# Source extract
▬▬▬
Time to burn the lab coats

article body image

I recently had an out-of-body experience, writes Olivia Judson. I opened the Times to see a photograph of me (right). Or, rather, my head. To my surprise, my head wasn't attached to my body. It was attached to another, smaller, body. But what really caught my eye was that the body was doing something I don't do. It was wearing a lab coat.

My head was in the paper because of my involvement with Animal Farm, a new series on biotechnology I am co-presenting for Channel 4. The Times wanted to interview me, and asked if I'd pose for some photos. Sure, I said—as long as I didn't have to pose in a lab coat. I naturally did not expect my refusal would result in my head being spliced on to one.

The Times apologised, and assured me that it's not its policy to doctor photographs. But there's a bigger point here. The mischief typifies what's wrong with the way science is portrayed in the media. It's more than 15 years since I did the sort of experiment that needs a lab coat. Like many of my colleagues, I do my research in front of a computer. Yet the Times feels that to show a scientist, it has to show a lab coat.

It is not alone in its lab-coat fetish. Mark Miodownik, a materials scientist at King's College London, recently had a spat with a television company when he refused to wear a lab coat. They refused to film. The compromise was that one of Mark's colleagues put on a coat for the opening shots—and then removed it. I asked Mark why he cared. He said, "I wanted to appear as myself, not caricatured as a mad scientist. Science is a big part of our culture, and scientists should be seen as they are, not as actors in costume."

Most British people give up science at 16, and have little idea what scientists do. The popular image of scientists is of arrogant people doing sinister things in laboratories. Showing them in lab coats helps to perpetuate this.
In the 1960s, women burned their bras to protest against men looking at them as objects. Perhaps it's time for scientists to take their lab coats and a box of matches outside, and do the same.

Brown saved by the SNP?
▬▬▬
# Record extracts

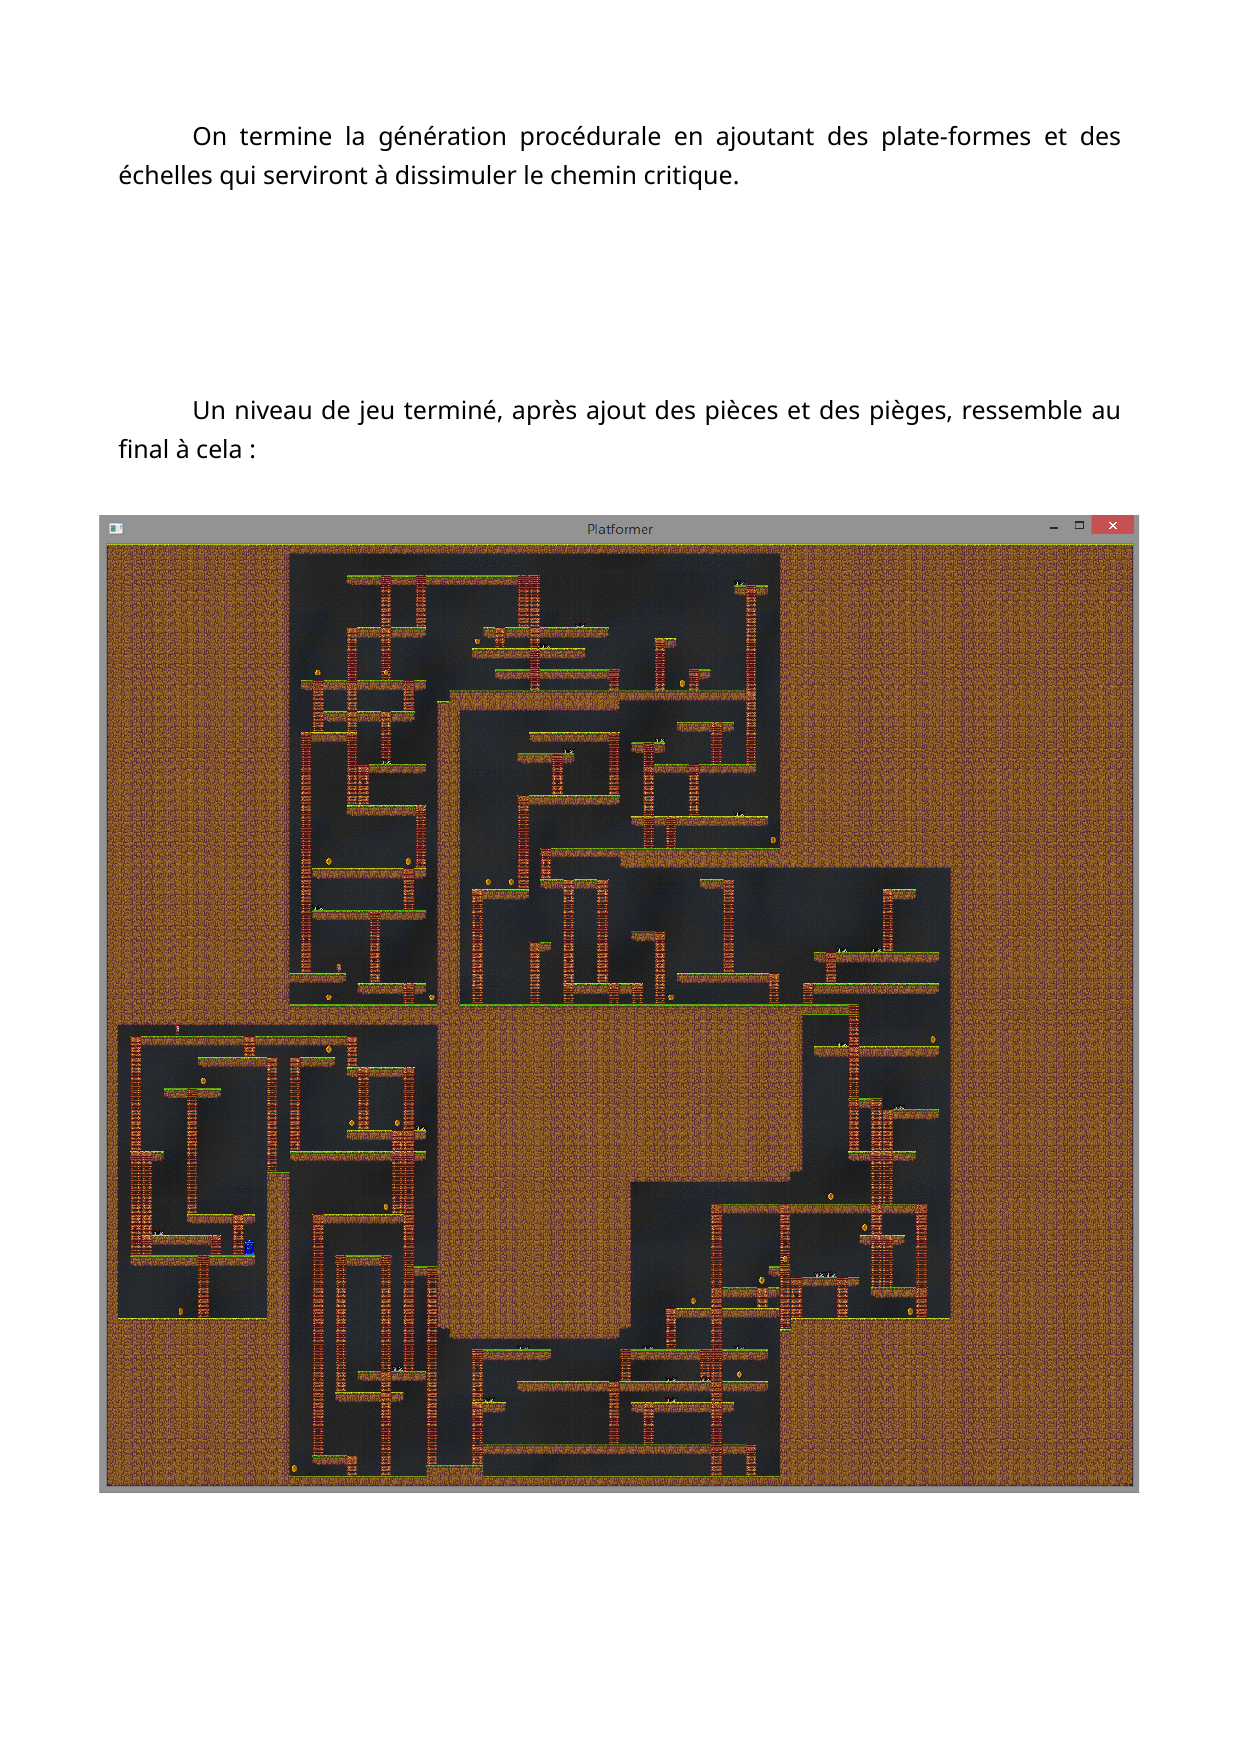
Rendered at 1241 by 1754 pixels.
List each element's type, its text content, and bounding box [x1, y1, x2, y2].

text Un niveau de jeu terminé, après ajout des pièces et des pièges, ressemble au final à cela : [118, 392, 1122, 466]
picture [99, 515, 1140, 1493]
text On termine la génération procédurale en ajoutant des plate-formes et des échelles qui serviront à dissimuler le chemin critique. [118, 118, 1122, 191]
▬▬▬
# Task instructions
A. In the lab coats excerpt, at what age do most British people give up science?
B. From the lab coats excerpt, output the text between "Most British people" and "by the SNP?", inclusive.

# Solutions for each task
A. At 16.

B.
Most British people give up science at 16, and have little idea what scientists do. The popular image of scientists is of arrogant people doing sinister things in laboratories. Showing them in lab coats helps to perpetuate this.
In the 1960s, women burned their bras to protest against men looking at them as objects. Perhaps it's time for scientists to take their lab coats and a box of matches outside, and do the same.

Brown saved by the SNP?